The Court notes that, except for Daghamin, no other party in this case engaged in discovery, including State Auto. Notably, it appears State Auto, for its part, did not take any discovery to pursue its own counterclaim against Plaintiffs or affirmative defenses. Cf. GeoSierra Env't, Inc. v. Nautilus Ins. Co., Inc., 2:22-cv-00505-TL, 2023 WL 2632515, at *5 & n.7 (W.D. Wash. Mar. 24, 2023) (declining to find bad faith based on a plaintiff's failure to serve any discovery on the non-diverse defendant where both the plaintiff and diverse-defendant did not take discovery); see also Somera Cap. Mgmt., LLC v. Twin City Fire Ins. Co., 2:20-cv-4277-DMG, 2020 WL 3497400, at *3 (C.D. Cal. June 29, 2020) (finding lack of discovery did not indicate bad faith where plaintiff elected not to serve discovery on either defendant).
On the other end of the spectrum, the Court also does not wish to incentivize plaintiffs to idly sit by in state court and wait for the one-year deadline to expire. But, that is not a worry here. Upon the first remand, Plaintiffs promptly responded to Daghamin's discovery, engaged in motion practice, and based upon the discovery and motions, Plaintiffs discovered their claim against Daghamin lacked merit. Truly, that is the beauty of discovery. Sentis Grp., Inc. v. Shell Oil Co., 763 F.3d 919, 926 (8th Cir. 2014) (“discovery is a investigatory tool intended to help litigants gain an understanding of the key persons.”).
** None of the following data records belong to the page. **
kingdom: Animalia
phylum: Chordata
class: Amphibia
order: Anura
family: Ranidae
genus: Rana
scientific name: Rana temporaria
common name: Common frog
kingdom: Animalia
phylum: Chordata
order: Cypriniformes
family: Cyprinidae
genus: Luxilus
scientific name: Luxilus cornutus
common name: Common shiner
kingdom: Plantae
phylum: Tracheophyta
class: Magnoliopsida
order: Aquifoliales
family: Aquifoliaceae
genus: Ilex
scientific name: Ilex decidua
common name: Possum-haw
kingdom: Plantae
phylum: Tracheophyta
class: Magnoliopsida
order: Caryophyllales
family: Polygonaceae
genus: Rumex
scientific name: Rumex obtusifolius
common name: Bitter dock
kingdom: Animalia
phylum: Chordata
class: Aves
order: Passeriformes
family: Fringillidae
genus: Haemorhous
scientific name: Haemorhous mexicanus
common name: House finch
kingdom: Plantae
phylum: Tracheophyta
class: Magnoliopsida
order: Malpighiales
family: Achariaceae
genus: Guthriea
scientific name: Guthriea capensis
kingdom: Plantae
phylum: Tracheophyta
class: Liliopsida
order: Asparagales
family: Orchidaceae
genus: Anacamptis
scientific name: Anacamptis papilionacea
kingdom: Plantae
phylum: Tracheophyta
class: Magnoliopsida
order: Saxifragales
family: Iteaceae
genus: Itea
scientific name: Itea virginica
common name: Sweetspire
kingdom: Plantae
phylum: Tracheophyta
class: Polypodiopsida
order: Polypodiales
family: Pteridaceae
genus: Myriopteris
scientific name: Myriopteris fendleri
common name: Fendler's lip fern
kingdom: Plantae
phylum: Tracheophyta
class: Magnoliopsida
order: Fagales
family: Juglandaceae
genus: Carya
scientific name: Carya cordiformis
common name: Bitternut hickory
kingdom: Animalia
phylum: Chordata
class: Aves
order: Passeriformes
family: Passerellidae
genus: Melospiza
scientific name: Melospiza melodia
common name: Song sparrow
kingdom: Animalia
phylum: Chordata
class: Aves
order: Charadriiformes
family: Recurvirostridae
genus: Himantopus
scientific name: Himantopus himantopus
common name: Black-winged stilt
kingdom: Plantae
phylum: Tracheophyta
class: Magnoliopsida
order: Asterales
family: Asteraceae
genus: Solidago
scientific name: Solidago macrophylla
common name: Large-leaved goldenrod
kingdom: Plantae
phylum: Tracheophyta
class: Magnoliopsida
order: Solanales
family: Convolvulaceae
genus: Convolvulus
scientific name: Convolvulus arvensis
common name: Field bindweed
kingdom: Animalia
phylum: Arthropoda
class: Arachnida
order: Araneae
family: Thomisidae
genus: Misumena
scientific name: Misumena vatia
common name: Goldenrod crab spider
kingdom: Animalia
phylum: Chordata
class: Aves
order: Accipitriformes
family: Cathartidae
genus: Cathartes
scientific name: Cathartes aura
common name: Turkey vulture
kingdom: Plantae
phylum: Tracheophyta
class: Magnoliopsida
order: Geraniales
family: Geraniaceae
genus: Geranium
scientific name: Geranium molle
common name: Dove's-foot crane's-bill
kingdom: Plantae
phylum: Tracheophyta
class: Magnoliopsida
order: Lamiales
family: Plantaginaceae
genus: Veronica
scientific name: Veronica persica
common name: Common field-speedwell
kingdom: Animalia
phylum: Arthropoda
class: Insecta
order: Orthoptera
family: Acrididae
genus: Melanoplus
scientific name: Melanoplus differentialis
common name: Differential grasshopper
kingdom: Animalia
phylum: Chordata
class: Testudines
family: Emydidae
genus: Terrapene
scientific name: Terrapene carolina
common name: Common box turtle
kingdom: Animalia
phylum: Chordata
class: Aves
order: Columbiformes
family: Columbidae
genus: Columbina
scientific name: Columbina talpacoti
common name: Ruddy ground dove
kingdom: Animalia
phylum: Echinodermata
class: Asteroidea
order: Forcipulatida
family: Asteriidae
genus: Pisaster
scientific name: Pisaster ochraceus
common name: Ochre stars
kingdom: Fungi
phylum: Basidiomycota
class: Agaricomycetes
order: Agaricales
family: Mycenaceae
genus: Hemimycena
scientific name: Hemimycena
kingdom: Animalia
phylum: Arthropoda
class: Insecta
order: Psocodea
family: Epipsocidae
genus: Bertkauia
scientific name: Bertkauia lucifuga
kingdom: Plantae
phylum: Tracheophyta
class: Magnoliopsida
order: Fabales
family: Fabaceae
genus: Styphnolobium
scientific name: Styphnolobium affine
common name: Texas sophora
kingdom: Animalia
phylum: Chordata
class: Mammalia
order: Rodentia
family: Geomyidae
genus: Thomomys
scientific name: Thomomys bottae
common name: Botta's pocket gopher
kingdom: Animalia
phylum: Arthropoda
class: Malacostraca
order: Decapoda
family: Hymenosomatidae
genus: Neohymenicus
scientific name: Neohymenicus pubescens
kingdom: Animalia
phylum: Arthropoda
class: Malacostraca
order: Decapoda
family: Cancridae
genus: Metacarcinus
Even though Plaintiffs reached their decision to dismiss Daghamin through affidavits submitted in motion practice rather than, for example, Plaintiffs' own factfinding, the Court does not find this shows Plaintiffs kept Daghamin in the case beyond the one-year mark in bad faith. Given these facts, the timing of the voluntary dismissal does not render Plaintiffs' explanation for dismissal implausible and without more, the Court declines to second-guess Plaintiffs' litigation strategies and infer bad faith.
For the reasons discussed, the Court concludes State Auto failed to meet its burden in showing that the bad-faith exception under § 1446(c)(1) applies. Because State Auto filed its Notice of Removal after the one-year deadline passed, removal was untimely. Therefore, the Court remands this action to state court.
B. Attorney's Fees and Costs
Plaintiffs also request that the Court award attorney's fees and costs for the effort they expended opposing State Auto's removal. Doc. [13] at 6-7. “[C]ourts may award attorney's fees under § 1447(c) only where the removing party lacked an objectively reasonable basis for seeking removal.” Martin v. Franklin Cap. Corp., 546 U.S. 132, 141 (2005). The Court does not find the imposition of fees warranted here only because, as discussed above, the law regarding the bad-faith exception is unsettled in this circuit, thus, it was not objectively unreasonable for State Auto to seek removal and argue bad faith under the Aguayo standard.
Accordingly, IT IS HEREBY ORDERED that Plaintiffs' Motion to Remand, Doc. [13], is GRANTED in part and DENIED in part consistent with this Memorandum and Order. A separate Order of Remand will accompany this Memorandum and Order.